Mia, along with her younger sister Emma, combined for 16 points in the second quarter to extend a 29-7 halftime lead and ended with a total of 34 points for Fowler.
“I’ll constantly have relatives who drive by their house and they’ll say all the time that they’re in their driveway playing one on one,” Goerge said. “So it’s no coincidence that they’re in this spot, it’s no coincidence that they’re this good, it’s just all the hard work is paying off.”
Fowler took a 22 point lead into halftime, but that ballooned to 49-12 by the end of the third. Bellaire shot 8-for-40 from the floor and only managed five field goals through three quarters of play. Bellaire’s half-court offense often resorted to contested layups and the team was unable to dominate the glass like in the semifinal.
Fowler outrebounded Bellaire 36-24 and held it to 0-for-7 from behind the arc.
“It definitely was a little upsetting because normally we can bounce back when shots aren’t falling ... I didn’t know what was happening,” Bellaire senior Katie Decker said. “I guess maybe nerves and we never really settled in.”
Fischer elected to remain in girl-to-girl defense throughout the game as the offense never got rolling enough to set up a proper press. Fowler continued the pressure throughout the game and Bellaire had no answer.
“We had the confidence that teams will struggle against it (the press) with our speed and aggressiveness and it’s worked,” Goerge said. ”It doesn’t work every game but for the most part I think teams have a hard time adjusting to because we have so many guards we can rotate in.”
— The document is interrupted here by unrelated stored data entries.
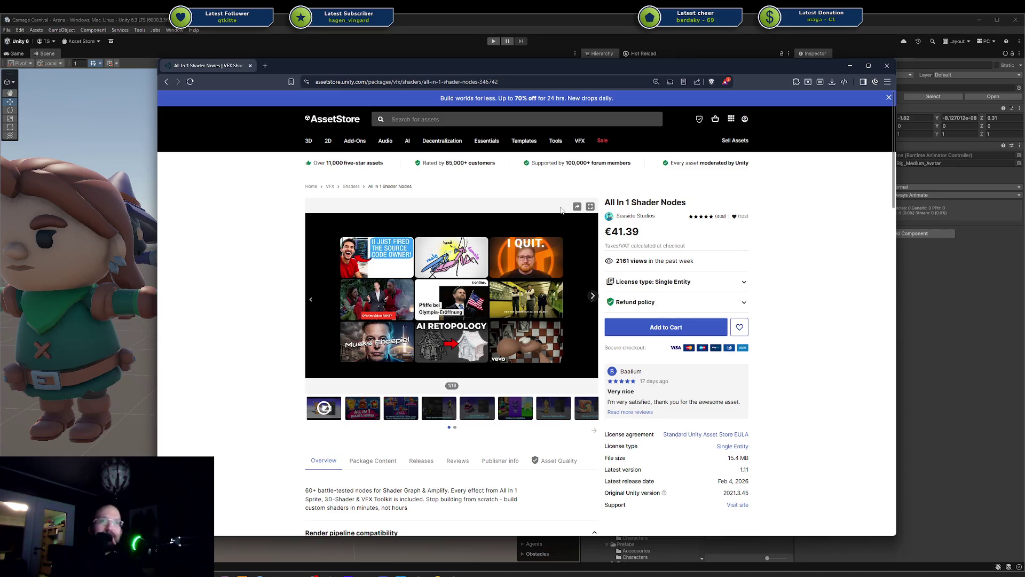
# Click through the preview images, from the toon monster to Plenty of Alpha effects, then back to the title image
pyautogui.click(406, 415)
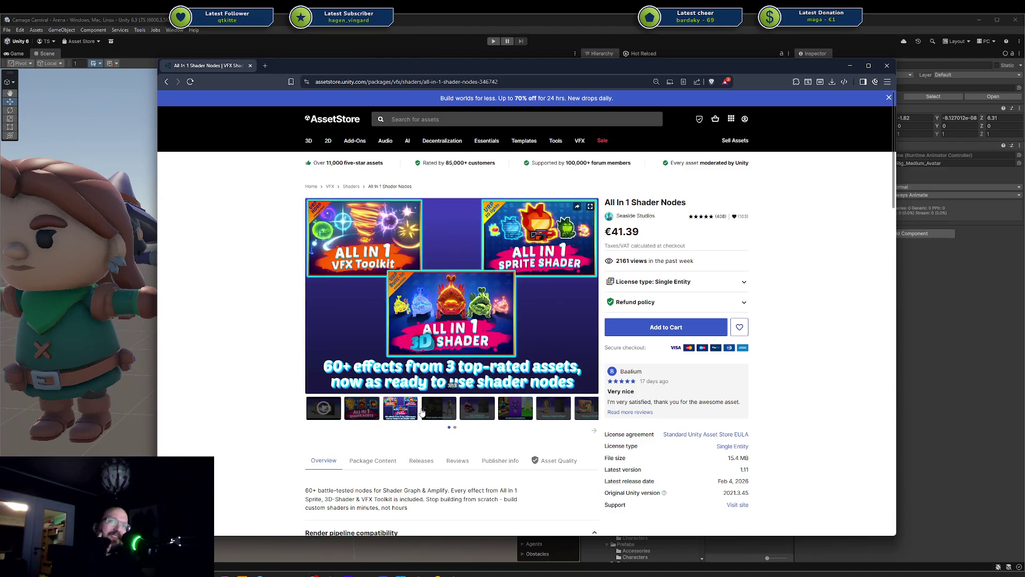
pyautogui.click(436, 407)
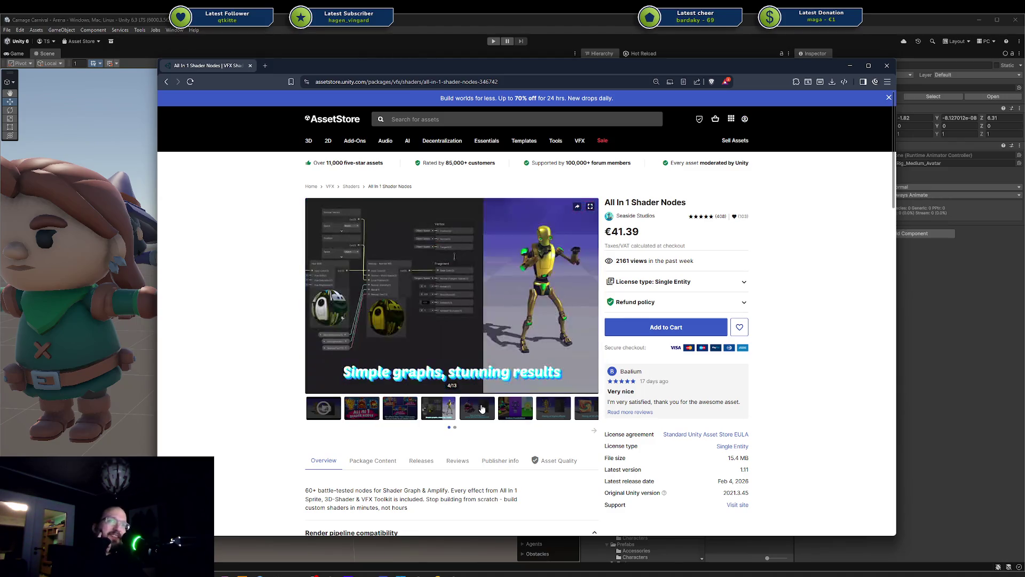
pyautogui.click(482, 409)
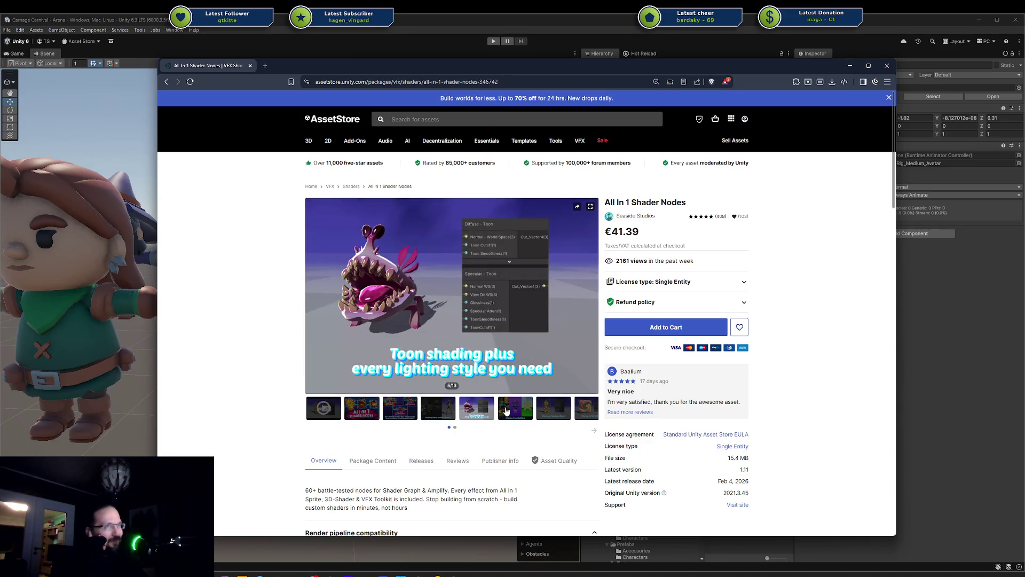
pyautogui.click(509, 409)
pyautogui.click(544, 409)
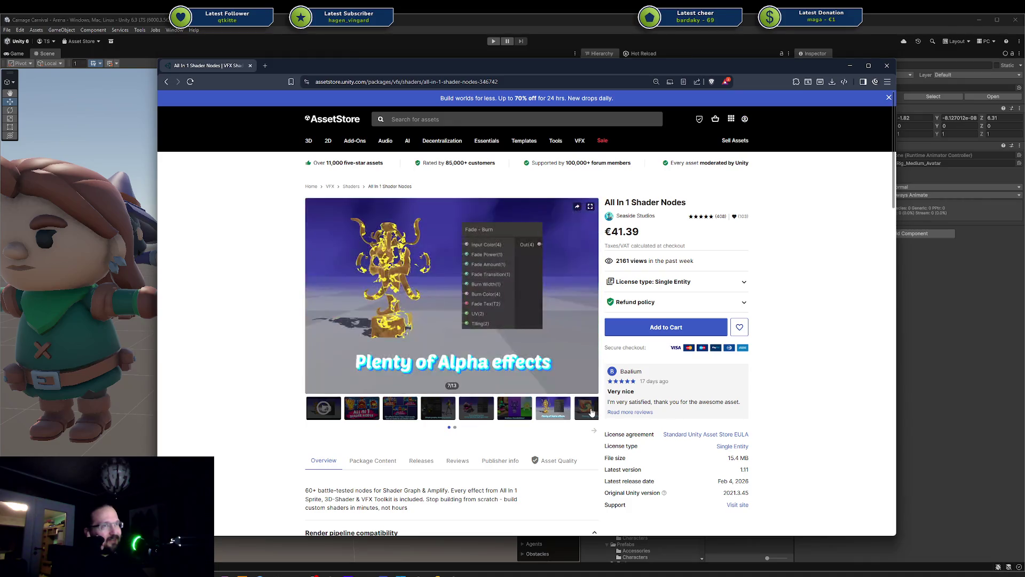
pyautogui.click(496, 409)
pyautogui.click(429, 409)
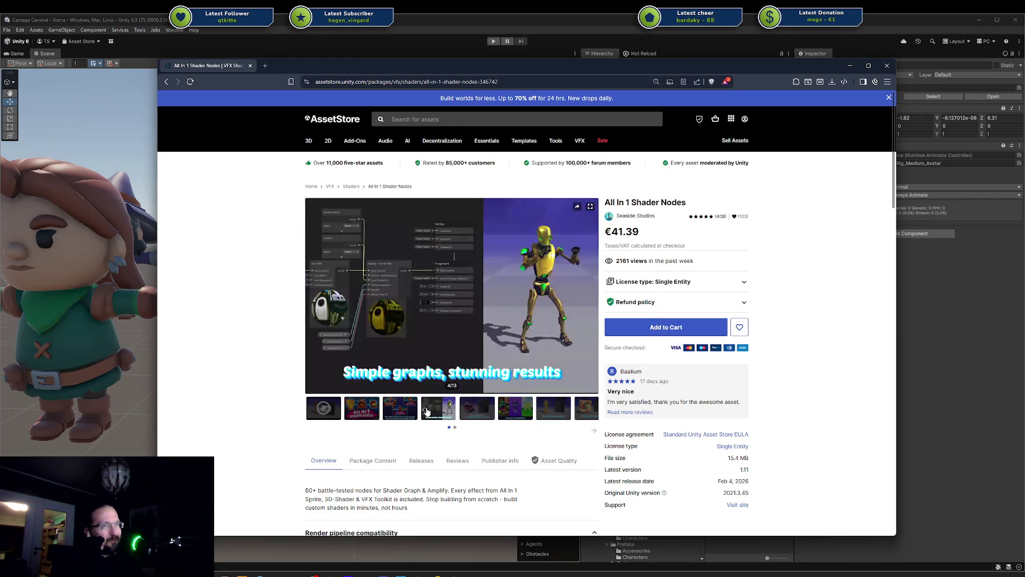
pyautogui.click(408, 410)
pyautogui.click(429, 410)
pyautogui.click(372, 404)
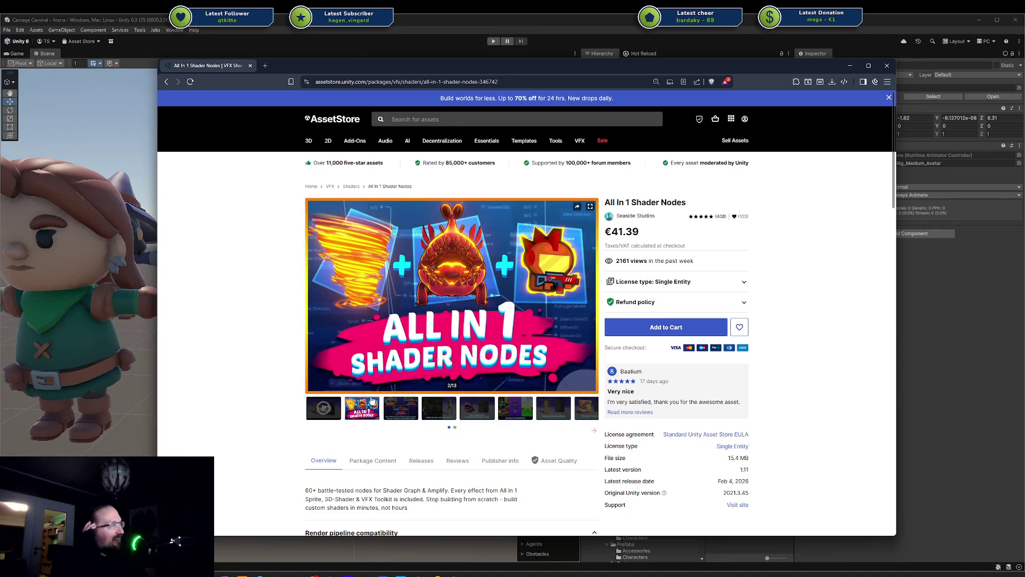
# Play the product trailer, scrub between 0:13 and about 0:11, then pause it
pyautogui.click(327, 408)
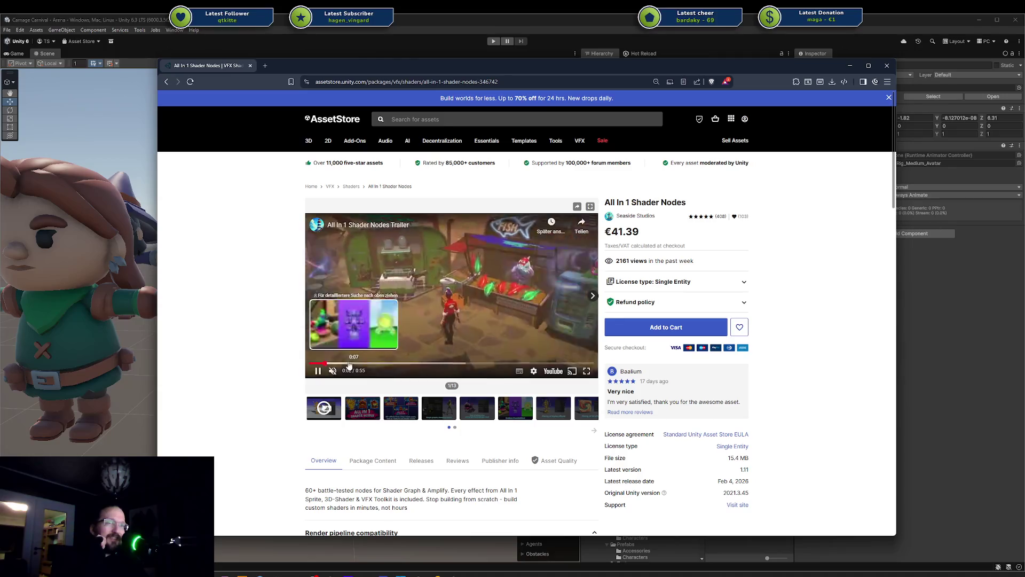
pyautogui.click(374, 365)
Fischer and Goerge agreed that preparing for a state final where both teams use the press religiously was a challenge.
“They are just a different level of defense that we knew was coming, but to simulate it, you can’t, so much respect to a very well rounded team,” Fischer said. “The score is what it is, but we knew that’s not reflective of what this team has done and what this team is capable of.”
Mia Riley led all scorers with 18 points and five rebounds while her sister Emma Riley had 16 point and seven rebounds. Grace Epkey added eight points for Fowler.
Decker led the Eagles with six points and seven rebounds and sophomore Jacey Somers added six points and five rebounds for Bellaire.
Fischer credited the Michigan High School Athletic Association for its commitment to finishing the basketball season just hours after Governor Gretchen Whitmer suggested youth sports be put on hold for two weeks.
“I don’t think any other organization could have gotten through a season like this,” Fischer said of the MHSAA. “When most of us throw in the towel, they fought for us for when a lot of people didn’t want to go that place so we are beyond appreciative to them it’s just say and I’m just so proud of my girls.
“It could have been easy for the girls to say, ‘I was robbed of this opportunity; I was robbed of that.’ No, look at the world. This is a game, we get to have fun.”
Bellaire loses Goodwin, Decker, point guard Noel Mann, Emersyn Koepke and Mackenzie Hoogerhyde to graduation.
“We obviously lose a very special strong senior group here, but I appreciate everything they’ve done and they inspire a lot of little ones,” Fischer said. “Just getting this far is special and also helps the overall program because it’s like, ‘Hey, I want to be like her; I idolized her.’ This will benefit the program as well.”